How to go from Jupyter Notebooks to Production Systems

Using Jupyter Notebooks in Production

The following tutorials are available from the Wallaroo Tutorials Repository.

The following tutorials provide an example of an organization moving from experimentation to deployment in production using Jupyter Notebooks as the basis for code research and use. For this example, we can assume to main actors performing the following tasks.

Number Notebook Sample Task Actor Description
01 01_explore_and_train.ipynb Data Exploration and Model Selection Data Scientist The data scientist evaluates the data and determines the best model to use to solve the proposed problems.
02 02_automated_training_process.ipynd Training Process Automation Setup Data Scientist The data scientist has selected the model and tested how to train it. In this phase, the data scientist tests automating the training process based on a data store.
03 03_deploy_model.ipynb Deploy the Model in Wallaroo MLOps Engineer The MLOps takes the trained model and deploys a Wallaroo pipeline with it to perform inferences on by feeding it data from a data store.
04 04_regular_batch_inferences.ipynb Regular Batch Inference MLOps Engineer With the pipeline deployed, regular inferences can be made and the results reported to a data store.

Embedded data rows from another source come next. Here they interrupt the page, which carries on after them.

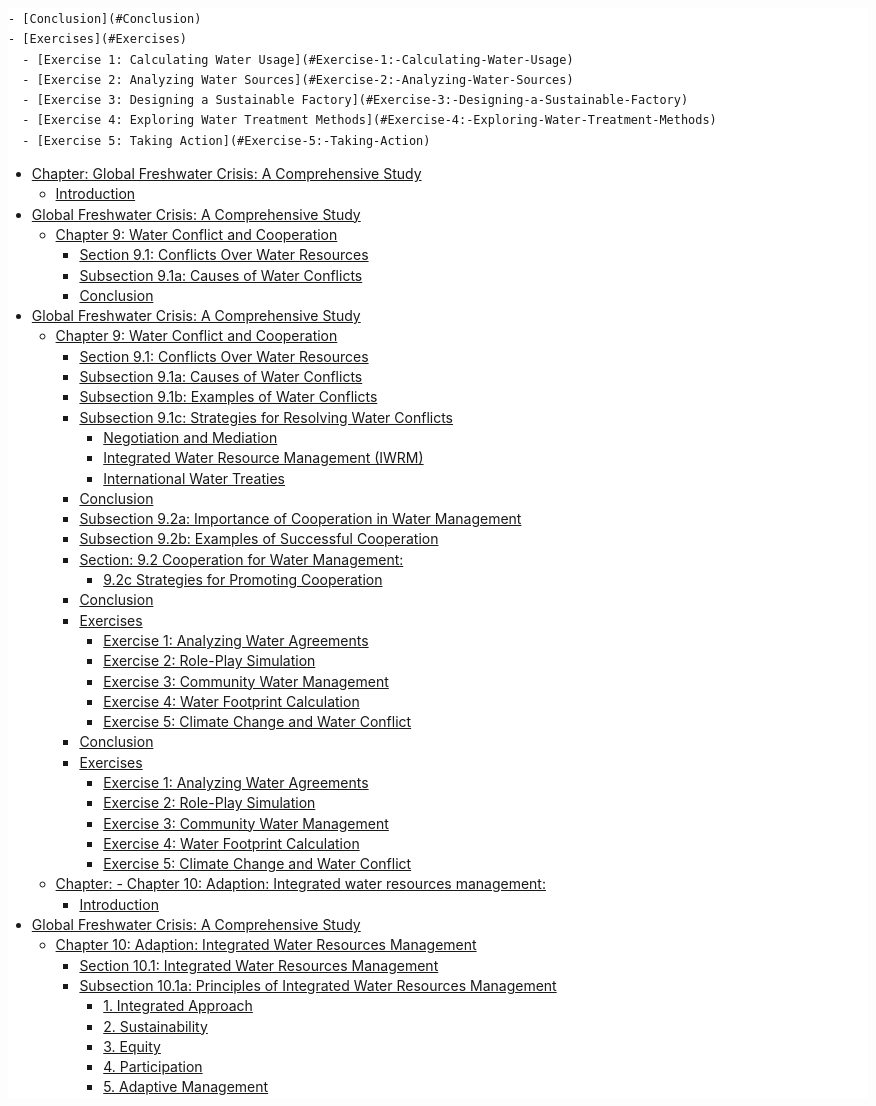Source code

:     - [Conclusion](#Conclusion)
    - [Exercises](#Exercises)
      - [Exercise 1: Calculating Water Usage](#Exercise-1:-Calculating-Water-Usage)
      - [Exercise 2: Analyzing Water Sources](#Exercise-2:-Analyzing-Water-Sources)
      - [Exercise 3: Designing a Sustainable Factory](#Exercise-3:-Designing-a-Sustainable-Factory)
      - [Exercise 4: Exploring Water Treatment Methods](#Exercise-4:-Exploring-Water-Treatment-Methods)
      - [Exercise 5: Taking Action](#Exercise-5:-Taking-Action)
  - [Chapter: Global Freshwater Crisis: A Comprehensive Study](#Chapter:-Global-Freshwater-Crisis:-A-Comprehensive-Study)
    - [Introduction](#Introduction)
- [Global Freshwater Crisis: A Comprehensive Study](#Global-Freshwater-Crisis:-A-Comprehensive-Study)
  - [Chapter 9: Water Conflict and Cooperation](#Chapter-9:-Water-Conflict-and-Cooperation)
    - [Section 9.1: Conflicts Over Water Resources](#Section-9.1:-Conflicts-Over-Water-Resources)
    - [Subsection 9.1a: Causes of Water Conflicts](#Subsection-9.1a:-Causes-of-Water-Conflicts)
    - [Conclusion](#Conclusion)
- [Global Freshwater Crisis: A Comprehensive Study](#Global-Freshwater-Crisis:-A-Comprehensive-Study)
  - [Chapter 9: Water Conflict and Cooperation](#Chapter-9:-Water-Conflict-and-Cooperation)
    - [Section 9.1: Conflicts Over Water Resources](#Section-9.1:-Conflicts-Over-Water-Resources)
    - [Subsection 9.1a: Causes of Water Conflicts](#Subsection-9.1a:-Causes-of-Water-Conflicts)
    - [Subsection 9.1b: Examples of Water Conflicts](#Subsection-9.1b:-Examples-of-Water-Conflicts)
    - [Subsection 9.1c: Strategies for Resolving Water Conflicts](#Subsection-9.1c:-Strategies-for-Resolving-Water-Conflicts)
      - [Negotiation and Mediation](#Negotiation-and-Mediation)
      - [Integrated Water Resource Management (IWRM)](#Integrated-Water-Resource-Management-(IWRM))
      - [International Water Treaties](#International-Water-Treaties)
    - [Conclusion](#Conclusion)
    - [Subsection 9.2a: Importance of Cooperation in Water Management](#Subsection-9.2a:-Importance-of-Cooperation-in-Water-Management)
    - [Subsection 9.2b: Examples of Successful Cooperation](#Subsection-9.2b:-Examples-of-Successful-Cooperation)
    - [Section: 9.2 Cooperation for Water Management:](#Section:-9.2-Cooperation-for-Water-Management:)
      - [9.2c Strategies for Promoting Cooperation](#9.2c-Strategies-for-Promoting-Cooperation)
    - [Conclusion](#Conclusion)
    - [Exercises](#Exercises)
      - [Exercise 1: Analyzing Water Agreements](#Exercise-1:-Analyzing-Water-Agreements)
      - [Exercise 2: Role-Play Simulation](#Exercise-2:-Role-Play-Simulation)
      - [Exercise 3: Community Water Management](#Exercise-3:-Community-Water-Management)
      - [Exercise 4: Water Footprint Calculation](#Exercise-4:-Water-Footprint-Calculation)
      - [Exercise 5: Climate Change and Water Conflict](#Exercise-5:-Climate-Change-and-Water-Conflict)
    - [Conclusion](#Conclusion)
    - [Exercises](#Exercises)
      - [Exercise 1: Analyzing Water Agreements](#Exercise-1:-Analyzing-Water-Agreements)
      - [Exercise 2: Role-Play Simulation](#Exercise-2:-Role-Play-Simulation)
      - [Exercise 3: Community Water Management](#Exercise-3:-Community-Water-Management)
      - [Exercise 4: Water Footprint Calculation](#Exercise-4:-Water-Footprint-Calculation)
      - [Exercise 5: Climate Change and Water Conflict](#Exercise-5:-Climate-Change-and-Water-Conflict)
  - [Chapter: - Chapter 10: Adaption: Integrated water resources management:](#Chapter:---Chapter-10:-Adaption:-Integrated-water-resources-management:)
    - [Introduction](#Introduction)
- [Global Freshwater Crisis: A Comprehensive Study](#Global-Freshwater-Crisis:-A-Comprehensive-Study)
  - [Chapter 10: Adaption: Integrated Water Resources Management](#Chapter-10:-Adaption:-Integrated-Water-Resources-Management)
    - [Section 10.1: Integrated Water Resources Management](#Section-10.1:-Integrated-Water-Resources-Management)
    - [Subsection 10.1a: Principles of Integrated Water Resources Management](#Subsection-10.1a:-Principles-of-Integrated-Water-Resources-Management)
      - [1. Integrated Approach](#1.-Integrated-Approach)
      - [2. Sustainability](#2.-Sustainability)
      - [3. Equity](#3.-Equity)
      - [4. Participation](#4.-Participation)
      - [5. Adaptive Management](#5.-Adaptive-Management)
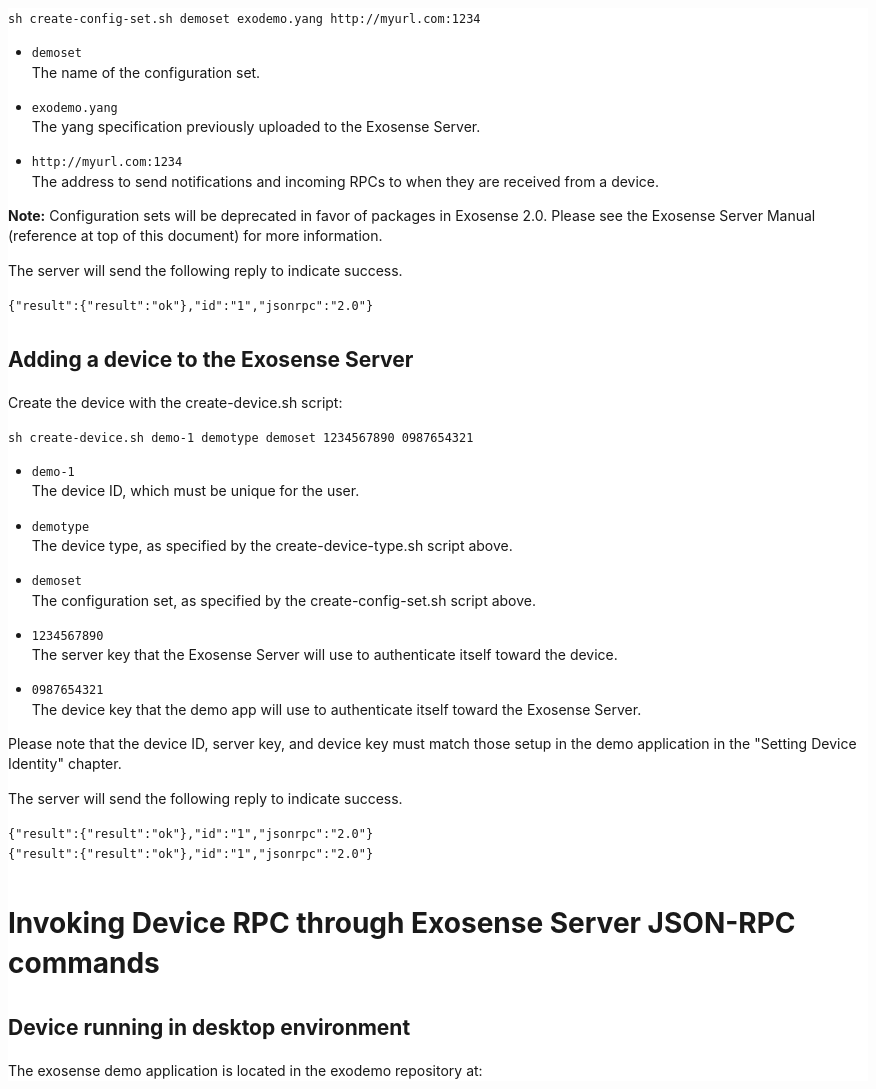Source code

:     sh create-config-set.sh demoset exodemo.yang http://myurl.com:1234

- `demoset`<br>
The name of the configuration set.

- `exodemo.yang`<br>
The yang specification previously uploaded to the Exosense Server.

- `http://myurl.com:1234`<br>
The address to send notifications and incoming RPCs to when they are
received from a device.

**Note:** Configuration sets will be deprecated in favor of packages in
Exosense 2.0. Please see the Exosense Server Manual (reference at top
of this document) for more information.

The server will send the following reply to indicate success.

    {"result":{"result":"ok"},"id":"1","jsonrpc":"2.0"}

## Adding a device to the Exosense Server
Create the device with the create-device.sh script:

    sh create-device.sh demo-1 demotype demoset 1234567890 0987654321

- `demo-1`<br>
The device ID, which must be unique for the user.

- `demotype`<br>
The device type, as specified by the create-device-type.sh script above.

- `demoset`<br>
The configuration set, as specified by the create-config-set.sh script
above.

- `1234567890`<br>
The server key that the Exosense Server will use to authenticate
itself toward the device.

- `0987654321`<br>
The device key that the demo app will use to authenticate itself
toward the Exosense Server.

Please note that the device ID, server key, and device key must match
those setup in the demo application in the "Setting Device Identity"
chapter.

The server will send the following reply to indicate success.

    {"result":{"result":"ok"},"id":"1","jsonrpc":"2.0"}
    {"result":{"result":"ok"},"id":"1","jsonrpc":"2.0"}


# Invoking Device RPC through Exosense Server JSON-RPC commands

## Device running in desktop environment
The exosense demo application is located in the exodemo repository at:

Each Jupyter Notebook is arranged to demonstrate each step of the process.

Resources

The following resources are provided as part of this tutorial:

  • data
    • data/seattle_housing_col_description.txt: Describes the columns used as part data analysis.
    • data/seattle_housing.csv: Sample data of the Seattle, Washington housing market between 2014 and 2015.
  • code
    • preprocess.py: Formats the incoming data for the model.
    • simdb.py: A simulated database to demonstrate sending and receiving queries.
    • wallaroo_client.py: Additional methods used with the Wallaroo instance to create workspaces, etc.